L’étalonnage a été assez compliqué mais, finalement, je trouve que c’est quand on donne beaucoup de profondeur de champ à une caméra grand capteur qu’on se rapproche le plus de ce que fait un DSLR ou un iPhone, donc en ce qui concerne la texture, ça marchait assez bien. J’ai ma propre salle d’étalonnage et j’étalonne toujours les courts métrages que je tourne. Ici, c’était d’autant plus essentiel que l’étalonnage poursuivait les discussions que nous avions sur le mélange des différents formats. Je ne dis pas que je suis la seule à pouvoir le faire mais c’est plus simple de le faire moi-même parce que je sais tout ce qu’on s’est raconté au tournage.
Portraits de personnages, portrait d’une ville
JM : Dans nos films précédents, nous avons utilisé le format 1,33:1 car ce sont toujours des films de portraits. Cette fois, nous voulions un peu plus ouvrir le cadre et nous avons choisi le 1,66:1, afin d’inscrire les personnes dans la ville. Ce sont trois figures solitaires qui essayent de transformer leur environnement par une forme de liberté, de poésie, de grâce, ou en tout cas de poser un regard différent sur ce qu’ils vivent.

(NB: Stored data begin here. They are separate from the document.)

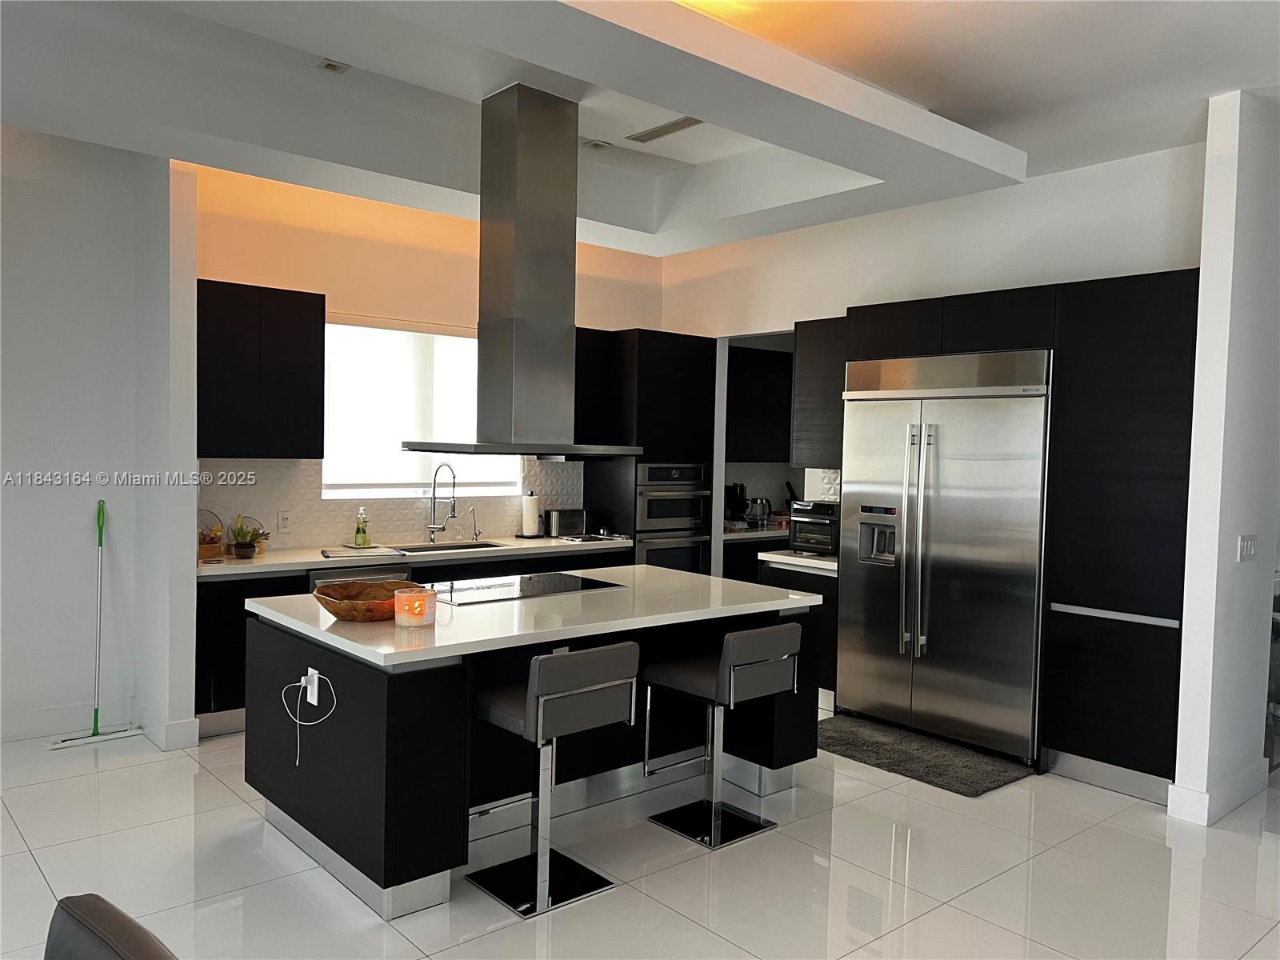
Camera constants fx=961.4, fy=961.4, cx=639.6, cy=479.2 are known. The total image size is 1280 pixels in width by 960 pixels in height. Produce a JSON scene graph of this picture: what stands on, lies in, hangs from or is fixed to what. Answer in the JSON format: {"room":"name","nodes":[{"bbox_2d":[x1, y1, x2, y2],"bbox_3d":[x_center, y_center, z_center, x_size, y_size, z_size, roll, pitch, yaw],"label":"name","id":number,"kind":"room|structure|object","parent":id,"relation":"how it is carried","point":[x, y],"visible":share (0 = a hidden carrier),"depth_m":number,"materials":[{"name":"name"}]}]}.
{"room":"kitchen","nodes":[
{"label":"kitchen","id":0,"kind":"room"},
{"bbox_2d":[0,123,199,755],"bbox_3d":[-4.142,-0.259,3.854,3.937,3.154,0.156,-1,3,-41],"label":"left wall","id":1,"kind":"structure","parent":0,"point":[78,530],"depth_m":4.85,"materials":[{"name":"white paint"}]},
{"bbox_2d":[0,699,137,741],"bbox_3d":[-3.946,1.234,3.988,3.203,0.134,0.018,-1,3,-41],"label":"baseboard","id":2,"kind":"structure","parent":1,"relation":"attached to","point":[3,730],"depth_m":4.90,"materials":[{"name":"white paint"}]},
{"bbox_2d":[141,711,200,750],"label":"baseboard","id":3,"kind":"structure","parent":1,"relation":"attached to","point":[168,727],"depth_m":4.73,"materials":[{"name":"white paint"}]},
{"bbox_2d":[190,160,664,549],"bbox_3d":[-1.202,-0.285,6.450,3.723,3.155,0.168,-1,3,-41],"label":"back wall","id":4,"kind":"structure","parent":0,"point":[234,273],"depth_m":5.89,"materials":[{"name":"beige paint"}]},
{"bbox_2d":[196,278,326,458],"bbox_3d":[-2.204,-0.591,5.392,0.714,0.942,0.352,-1,3,-41],"label":"upper cabinet","id":5,"kind":"object","parent":4,"relation":"attached to","point":[293,342],"visible":0.88,"depth_m":5.26,"materials":[{"name":"black wood"}]},
{"bbox_2d":[194,457,584,550],"bbox_3d":[-1.528,0.129,6.149,2.497,0.539,0.010,-1,3,-41],"label":"tile backsplash","id":6,"kind":"structure","parent":4,"relation":"attached to","point":[404,530],"depth_m":5.91,"materials":[{"name":"white tile"}]},
{"bbox_2d":[276,511,291,533],"bbox_3d":[-2.060,0.249,5.573,0.078,0.121,0.009,-1,3,-41],"label":"wall socket","id":7,"kind":"object","parent":6,"relation":"attached to","point":[285,522],"visible":0.98,"depth_m":5.57,"materials":[{"name":"white plastic"}]},
{"bbox_2d":[320,316,522,498],"bbox_3d":[-1.378,-0.451,6.220,1.421,1.134,0.124,-1,3,-41],"label":"window","id":8,"kind":"structure","parent":4,"relation":"in","point":[393,490],"depth_m":6.12,"materials":[{"name":"white glass"}]},
{"bbox_2d":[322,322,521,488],"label":"roller shade","id":9,"kind":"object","parent":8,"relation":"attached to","point":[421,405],"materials":[{"name":"white fabric"}]},
{"bbox_2d":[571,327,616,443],"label":"upper cabinet","id":10,"kind":"object","parent":4,"relation":"attached to","point":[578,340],"visible":0.4,"depth_m":6.81,"materials":[{"name":"black wood"}]},
{"bbox_2d":[0,712,1279,959],"bbox_3d":[0.640,1.492,3.195,10.622,0.101,8.227,-1,3,-41],"label":"floor","id":11,"kind":"structure","parent":0,"point":[497,937],"depth_m":3.46,"materials":[{"name":"white tile"}]},
{"bbox_2d":[45,499,140,750],"bbox_3d":[-2.748,0.722,4.863,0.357,1.195,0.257,-1,3,-41],"label":"mop","id":12,"kind":"object","parent":11,"relation":"on","point":[99,542],"visible":0.99,"depth_m":4.87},
{"bbox_2d":[44,893,177,959],"bbox_3d":[-0.950,1.102,1.362,0.612,0.754,0.664,3,3,36],"label":"chair","id":13,"kind":"object","parent":11,"relation":"on","point":[118,921],"visible":1,"depth_m":1.60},
{"bbox_2d":[191,542,630,737],"bbox_3d":[-1.298,0.867,5.870,2.839,0.866,0.635,-1,3,-41],"label":"base cabinet","id":14,"kind":"object","parent":11,"relation":"on","point":[226,625],"visible":0.16,"depth_m":5.03,"materials":[{"name":"black wood"}]},
{"bbox_2d":[309,562,410,593],"bbox_3d":[-1.683,0.863,5.518,0.593,0.800,0.584,-1,3,-41],"label":"dishwasher","id":15,"kind":"object","parent":14,"relation":"in","point":[332,574],"visible":0.14,"depth_m":5.29,"materials":[{"name":"silver metal"}]},
{"bbox_2d":[195,533,628,578],"bbox_3d":[-1.391,0.441,5.829,3.028,0.043,0.705,-1,3,-41],"label":"countertop","id":16,"kind":"structure","parent":14,"relation":"on","point":[255,563],"depth_m":5.57,"materials":[{"name":"white stone"}]},
{"bbox_2d":[196,510,225,559],"bbox_3d":[-2.357,0.292,5.160,0.231,0.256,0.225,-1,3,-41],"label":"basket","id":17,"kind":"object","parent":16,"relation":"on","point":[213,542],"visible":0.78,"depth_m":5.13,"materials":[{"name":"wicker"}]},
{"bbox_2d":[229,517,269,559],"bbox_3d":[-2.139,0.321,5.265,0.218,0.210,0.213,-1,3,-41],"label":"potted plant","id":18,"kind":"object","parent":16,"relation":"on","point":[250,544],"visible":1,"depth_m":5.23,"materials":[{"name":"green plant"}]},
{"bbox_2d":[320,544,399,558],"bbox_3d":[-1.622,0.421,5.557,0.417,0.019,0.313,0,2,-21],"label":"drying mat","id":19,"kind":"object","parent":16,"relation":"on","point":[335,555],"visible":0.99,"depth_m":5.49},
{"bbox_2d":[353,507,369,548],"bbox_3d":[-1.681,0.291,5.805,0.075,0.247,0.072,-1,3,-41],"label":"soap bottle","id":20,"kind":"object","parent":16,"relation":"on","point":[364,536],"visible":0.99,"depth_m":5.78,"materials":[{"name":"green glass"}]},
{"bbox_2d":[424,460,457,543],"bbox_3d":[-1.242,0.152,6.059,0.120,0.515,0.253,-1,3,-41],"label":"faucet","id":21,"kind":"object","parent":16,"relation":"on","point":[454,501],"visible":0.99,"depth_m":6.10,"materials":[{"name":"silver metal"}]},
{"bbox_2d":[393,539,504,554],"bbox_3d":[-1.187,0.530,5.948,0.694,0.189,0.445,-1,3,-41],"label":"sink","id":22,"kind":"object","parent":16,"relation":"in","point":[483,544],"visible":0.23,"depth_m":6.16,"materials":[{"name":"silver metal"}]},
{"bbox_2d":[468,506,480,540],"bbox_3d":[-1.081,0.292,6.321,0.055,0.225,0.123,-1,3,-41],"label":"small faucet","id":23,"kind":"object","parent":16,"relation":"on","point":[475,534],"visible":1,"depth_m":6.34,"materials":[{"name":"silver metal"}]},
{"bbox_2d":[518,489,540,538],"bbox_3d":[-0.752,0.232,6.563,0.150,0.334,0.151,-1,3,-41],"label":"paper towel roll","id":24,"kind":"object","parent":16,"relation":"on","point":[526,518],"visible":0.99,"depth_m":6.51,"materials":[{"name":"white paper"}]},
{"bbox_2d":[545,508,587,538],"bbox_3d":[-0.512,0.302,6.704,0.292,0.193,0.171,-1,3,-41],"label":"toaster","id":25,"kind":"object","parent":16,"relation":"on","point":[566,526],"visible":0.99,"depth_m":6.62,"materials":[{"name":"silver metal"}]},
{"bbox_2d":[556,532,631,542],"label":"tray","id":26,"kind":"object","parent":16,"relation":"on","point":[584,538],"visible":0.99,"depth_m":6.52,"materials":[{"name":"metal"}]},
{"bbox_2d":[247,587,825,917],"bbox_3d":[-0.394,0.957,4.156,2.196,0.884,1.253,-1,3,-41],"label":"kitchen island","id":27,"kind":"object","parent":11,"relation":"on","point":[396,751],"visible":0.66,"depth_m":3.67,"materials":[{"name":"black wood"}]},
{"bbox_2d":[301,668,320,704],"bbox_3d":[-1.173,0.733,3.412,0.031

Nous avons beaucoup utilisé le zoom. C’est une manière à la fois poétique d’inscrire les personnages dans la ville et, en même temps, de se rapprocher de manière assez simple, évidente. C’est à la fois le monde tel qu’il est et l’attention que le film lui porte. On avait un ancien Angenieux 25-250 mm, qui est vraiment un zoom que j’adore. Dans le premier chapitre, on entre dans le film par la ville et puis on se rapproche de Kamilya. L’écriture du film en gros plans, sensoriels, empathiques, curieux, commence : les détails du quotidien, les rituels. Voilà ce qu’est la vie à filmer ! Puis la nuit arrive et nous la traversons avec le personnage de GhostRider. Puis on reprend l’écriture des gros plans avec le réveil de Gilles, le troisième personnage, puis c’est la nature qui ré-ouvre la fin du film. La raie manta, c’est vraiment le symbole de la liberté, une respiration dans un Paris qui suffoque. Sur les plans de la GoPro plongée dans la Seine, on a eu la chance, au moment de l’étalonnage, de voir des poissons apparaître. On a joué sur un fondu et, en étalonnant les images d’archive de la BBC, on a réussi à faire arriver la raie manta qui est la surprise totale du film !
A la projection du film, parfois il me rend triste et parfois il me rend très heureuse. Chaque visionnage est différent. Il faut juste laisser les images défiler et regarder. Il y a quelque chose de directement lié à l’émotion sur les films d’Anton que j’aime beaucoup. J’espère qu’il en fera beaucoup d’autres.
Finalement, Raie Manta et Libre Garance ! sont deux films assez mélancoliques. Bien que très différents, ils s’intéressent tous deux à des êtres marginaux qui essayent de transformer le monde. J’aime bien l’idée d’avoir une continuité dans mon travail par les sujets des films plutôt que par l’image. J’espère avoir une image versatile, c’est quelque chose que je travaille. J’essaie de ne pas imposer un style, de chercher pour chaque film l’image qui lui convient. C’est d’avantage dans le choix des scénarios que dans un style d’image que je situe une continuité dans mon travail.